By-Laws

THE LAKE GRANBURY MINISTERIAL ALLIANCE
OF HOOD COUNTY, TEXAS

BY-LAWS


ARTICLE 1: NAME

The name of this organization shall be The Lake Granbury Ministerial Alliance of Hood County, Texas (The Alliance).


ARTICLE 2: TIME CONSTRAINTS

The period of duration of The Alliance shall be perpetual as long as the purpose of such an organization is required.

ARTICLE 3: PURPOSE

The Alliance is set in place as an umbrella organization covering the varied joint activities of the individual churches and pastors who may be serving a ministry post in Hood County, Texas at any given point in time. It will be responsible to continue, as long as necessary, those activities implemented previously through the foresight and vision of those who have served this extended spiritual community previously. It shall also serve to continue to implement other activities as the manifest need becomes evident.

The Alliance shall commit itself to religious, charitable and educational purposes for the good of Hood County, Texas. It is pursuing the following objectives:

1)PRIMARY PURPOSE. To cooperate together in whatever means are mutually acceptable to all to bring the Good News of Jesus Christ to this community.

2)SECONDARY PURPOSE. To promote a spirit of good will and fellowship among the members of the ministry of Hood County, Texas recognizing that no one individual can stand alone.  Together we can accomplish far more than we could ever accomplish as individual pastors or churches.

No part of the net earnings of The Alliance shall inure to the benefit of, or be distributable to its officers, or other private persons, except to pay reasonable compensation for services rendered, expense reimbursements,  or to make payments or distributions in the furtherance of the purposes set forth in this article hereof. The Alliance as an organization shall not be participant in, or intervene in (including the publishing or distribution of statements) any political campaign on behalf of or in opposition to any candidate for public office. The Alliance does not hold power over the individual members in their political activities.

Although not a corporation recognized under Section 501 ( c ) (3) of the Internal Revenue Code of 1986, The Alliance shall not carry on any activities not permitted to be carried on by these provisions, or the corresponding provisions of any future federal tax code.

ARTICLE 4:   RELATIONSHIPS

The Alliance is a voluntary cooperative organization and holds itself responsible to other beneficial and benevolent organizations of Hood County, Texas.

ARTICLE 5: OFFICERS

Section 1: Administrative Committee

The Administrative Committee shall consist of the following individuals: 1) The President,  2) The Vice-President, and 3) The Secretary/Treasurer of The Alliance.
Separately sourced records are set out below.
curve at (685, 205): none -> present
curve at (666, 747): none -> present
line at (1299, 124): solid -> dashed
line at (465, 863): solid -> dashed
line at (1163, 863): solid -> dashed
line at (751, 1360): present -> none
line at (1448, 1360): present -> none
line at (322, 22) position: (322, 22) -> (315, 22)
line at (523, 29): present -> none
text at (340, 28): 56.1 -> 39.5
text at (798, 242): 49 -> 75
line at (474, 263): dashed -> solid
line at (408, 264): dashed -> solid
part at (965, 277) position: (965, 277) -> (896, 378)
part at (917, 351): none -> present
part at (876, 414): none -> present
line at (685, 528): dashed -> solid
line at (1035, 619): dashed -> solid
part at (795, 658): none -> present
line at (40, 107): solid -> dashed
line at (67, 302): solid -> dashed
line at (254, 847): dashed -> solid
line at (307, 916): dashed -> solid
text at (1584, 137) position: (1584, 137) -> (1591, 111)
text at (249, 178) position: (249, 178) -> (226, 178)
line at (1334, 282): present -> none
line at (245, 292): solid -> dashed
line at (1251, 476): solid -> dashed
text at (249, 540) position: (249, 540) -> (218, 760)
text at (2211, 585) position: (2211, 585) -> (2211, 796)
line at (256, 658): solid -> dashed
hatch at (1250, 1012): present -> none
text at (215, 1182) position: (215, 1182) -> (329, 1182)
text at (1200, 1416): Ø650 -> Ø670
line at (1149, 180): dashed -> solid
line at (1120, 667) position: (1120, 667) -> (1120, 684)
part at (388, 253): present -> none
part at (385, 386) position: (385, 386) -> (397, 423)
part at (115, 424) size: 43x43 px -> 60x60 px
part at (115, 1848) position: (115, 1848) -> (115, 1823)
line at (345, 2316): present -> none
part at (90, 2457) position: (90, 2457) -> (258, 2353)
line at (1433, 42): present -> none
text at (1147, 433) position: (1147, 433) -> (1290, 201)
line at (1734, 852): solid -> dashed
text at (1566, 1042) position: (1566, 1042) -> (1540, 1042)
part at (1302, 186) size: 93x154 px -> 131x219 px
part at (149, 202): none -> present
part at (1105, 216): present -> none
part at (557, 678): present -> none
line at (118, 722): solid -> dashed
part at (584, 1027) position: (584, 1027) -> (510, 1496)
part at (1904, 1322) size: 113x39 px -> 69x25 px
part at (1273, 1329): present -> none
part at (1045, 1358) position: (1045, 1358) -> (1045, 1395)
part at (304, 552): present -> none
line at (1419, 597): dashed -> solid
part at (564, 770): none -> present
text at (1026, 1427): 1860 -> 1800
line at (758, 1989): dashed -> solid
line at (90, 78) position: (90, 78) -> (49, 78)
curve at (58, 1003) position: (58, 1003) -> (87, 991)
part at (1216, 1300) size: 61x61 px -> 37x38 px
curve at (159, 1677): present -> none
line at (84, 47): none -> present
Section 2: Duties of Officers

1)They shall establish such guidelines and recommendations as are deemed necessary for the continuance of the effectiveness of The Alliance.
2)They shall exercise necessary executive powers in the organization.
3)They shall have the ultimate responsibility of the overall supervision of The Alliance during their tenure.
4)They shall meet quarterly to discharge their duties, or as called by the President, or any other officer in his absence.

Section 3: Elections

Elections shall be held annually in the month of November to establish the officers who will lead The Alliance in the coming year.  Nomination shall be either by recommendation from the current Administrative Committee or from the floor. A simple majority is required for election. The term of office of each officer shall be for one year, or, unless an officer shall be asked to continue as the will of the membership of the Alliance.  The greatest succeeding length of office of any officer shall be no more than three years.

ARTICLE 6: FINANCES

Section 1: The Alliance shall be financed through membership dues set annually and payable within the first four months.  Although each minister of a congregation located within the environs of Hood County shall be considered a member and invited to meetings by virtue of office, the membership requirements secure the ongoing viability of this organization.

Section 2: No indebtedness shall be incurred in the name of The Alliance.

Section 3: Banking accounts may be established in the name of The Alliance as may be deemed necessary.  Funds will be disseminated under the signature of the Secretary/Treasurer or an appointed individual under the direction of the Secretary/Treasurer.

Section 4: Until a decision is made by the entire membership of The Alliance, the offerings received during the annual Sunrise service, and the Community Thanksgiving service shall inure to the benefit of People Helping People, a benevolent corporation established by The Alliance in 1984 and separated from The Alliance to operate as a separate entity in 1985.

ARTICLE 7: AMENDMENTS

Amendments to these By-Laws may be made at any regular or special meeting of The Alliance providing that due notice of the proposed amendment has been presented to the membership of the Alliance in writing fourteen (14) days in advance.  A two-thirds majority vote of all the duly recorded membership of The Alliance shall be necessary for adoption.